Filter the records below, keeping only lines with the string "hand".

(Excerpts from a dataset)

◇ ◇ ◇ ◇

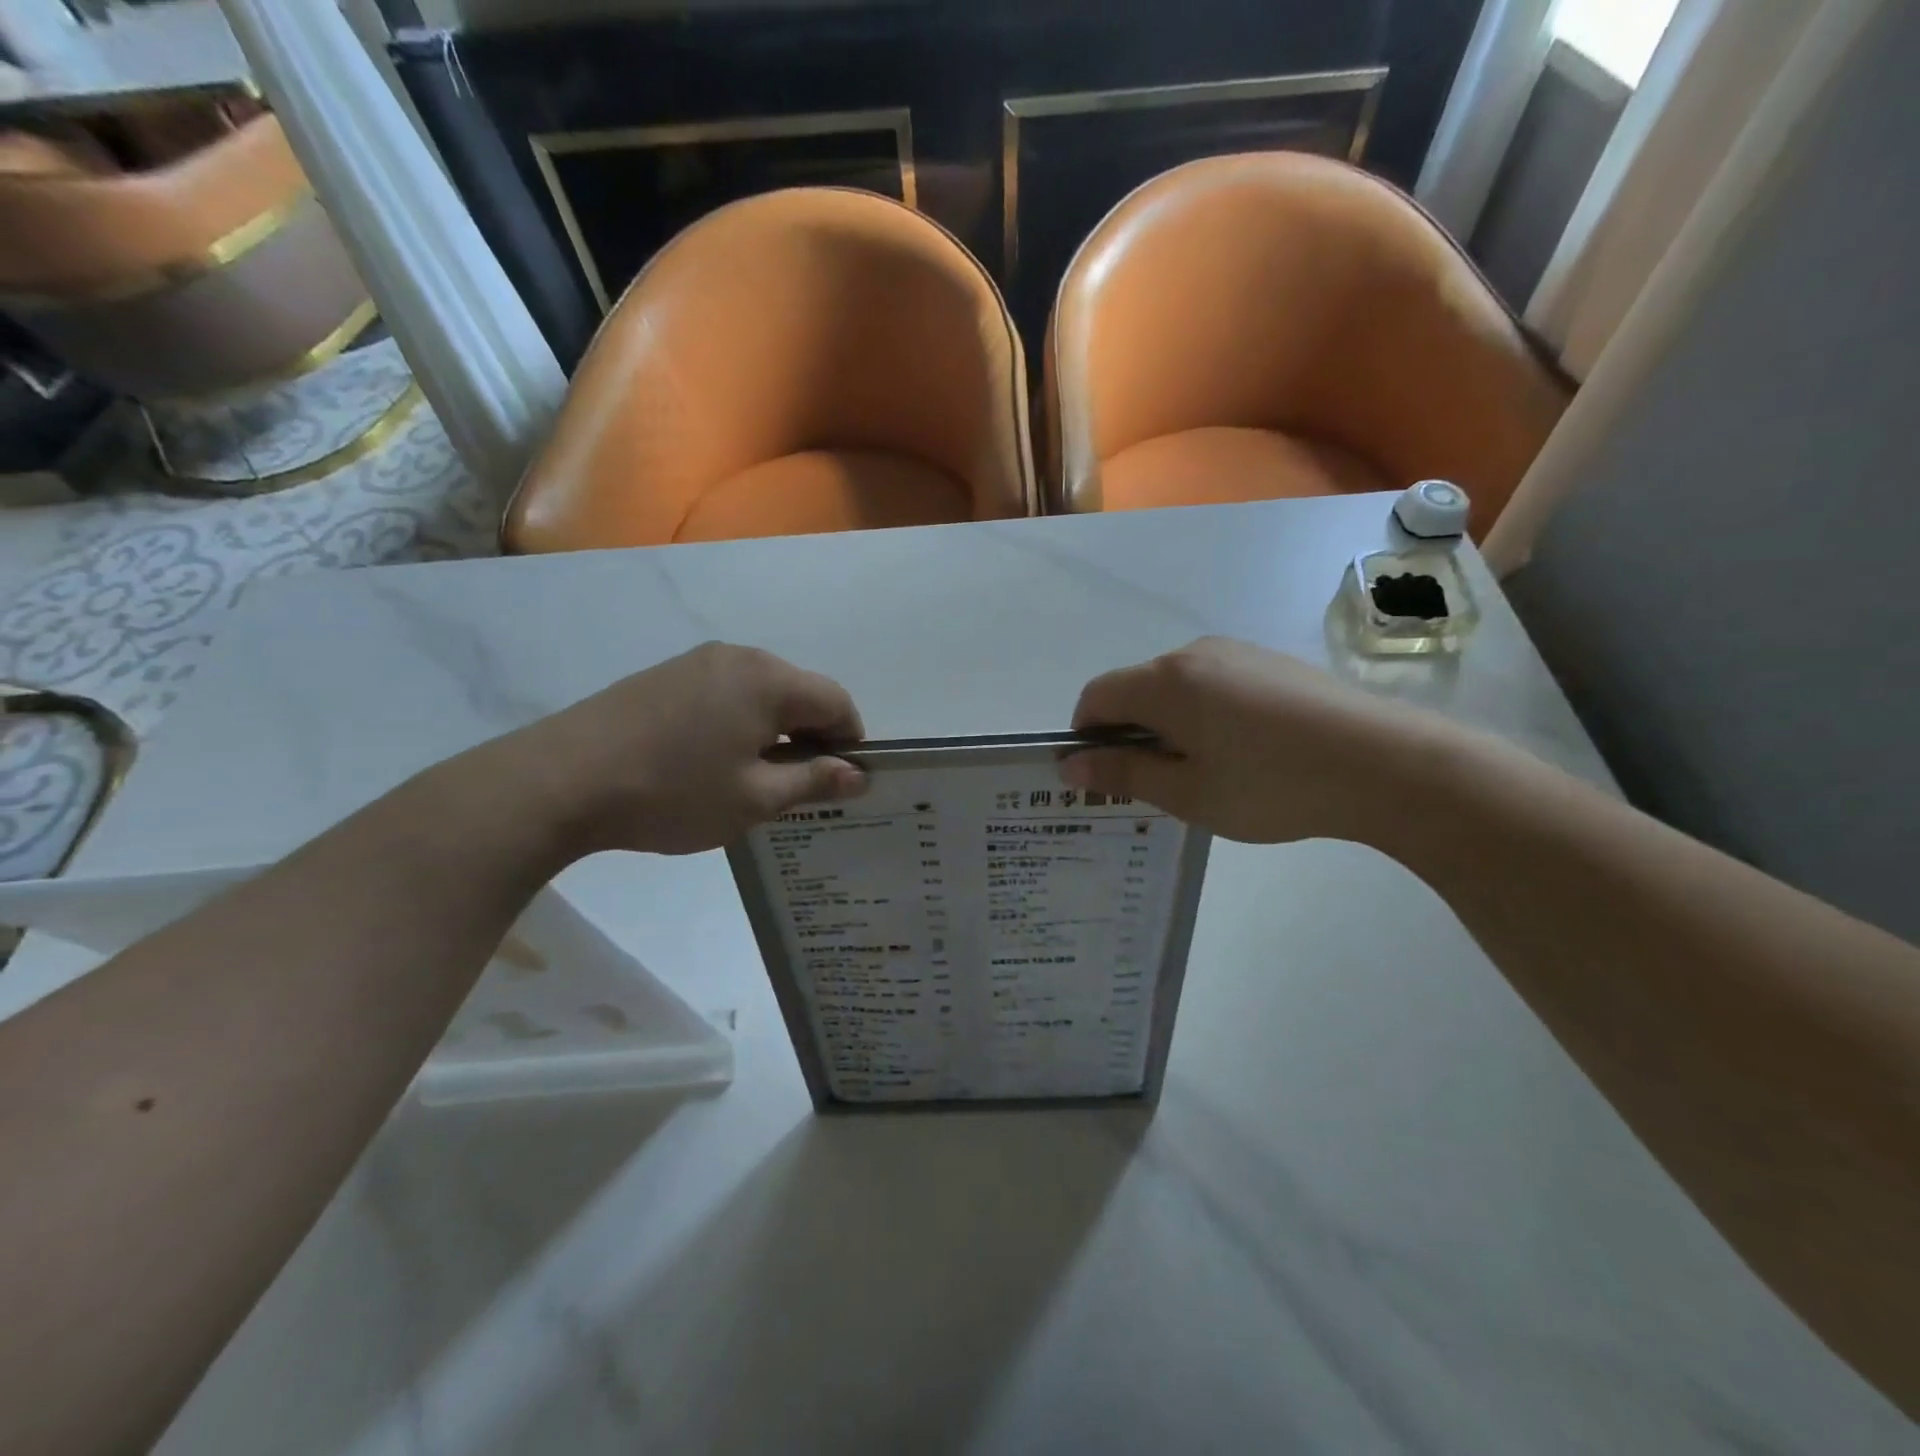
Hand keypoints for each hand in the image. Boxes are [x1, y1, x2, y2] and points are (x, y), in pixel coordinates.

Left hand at [505, 642, 866, 856]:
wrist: (561, 780)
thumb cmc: (673, 792)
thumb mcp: (754, 799)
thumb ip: (813, 781)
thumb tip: (857, 774)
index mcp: (770, 680)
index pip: (837, 702)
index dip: (849, 742)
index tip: (840, 783)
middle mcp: (739, 657)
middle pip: (799, 693)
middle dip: (811, 737)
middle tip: (797, 789)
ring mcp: (697, 662)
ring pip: (761, 694)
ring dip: (773, 731)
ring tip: (752, 779)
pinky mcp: (665, 675)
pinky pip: (725, 694)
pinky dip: (738, 723)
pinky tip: (712, 762)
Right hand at [1064, 637, 1451, 845]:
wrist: (1386, 763)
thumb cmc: (1272, 785)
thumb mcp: (1188, 793)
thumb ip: (1123, 773)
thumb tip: (1070, 763)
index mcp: (1165, 682)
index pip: (1095, 696)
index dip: (1086, 735)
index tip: (1106, 775)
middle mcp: (1193, 653)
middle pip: (1135, 688)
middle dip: (1130, 732)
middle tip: (1158, 784)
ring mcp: (1236, 652)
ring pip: (1176, 686)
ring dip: (1168, 723)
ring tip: (1207, 771)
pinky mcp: (1270, 661)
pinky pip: (1213, 683)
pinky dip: (1204, 713)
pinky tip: (1244, 751)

◇ ◇ ◇ ◇

**Result of the exercise:**
Hand keypoints for each hand in the image. Boxes are [x1, y1, x2, y2] and points are (x, y), in pixel coordinates.
Left hand at [505, 642, 866, 856]:
Right hand at [1064, 637, 1451, 845]:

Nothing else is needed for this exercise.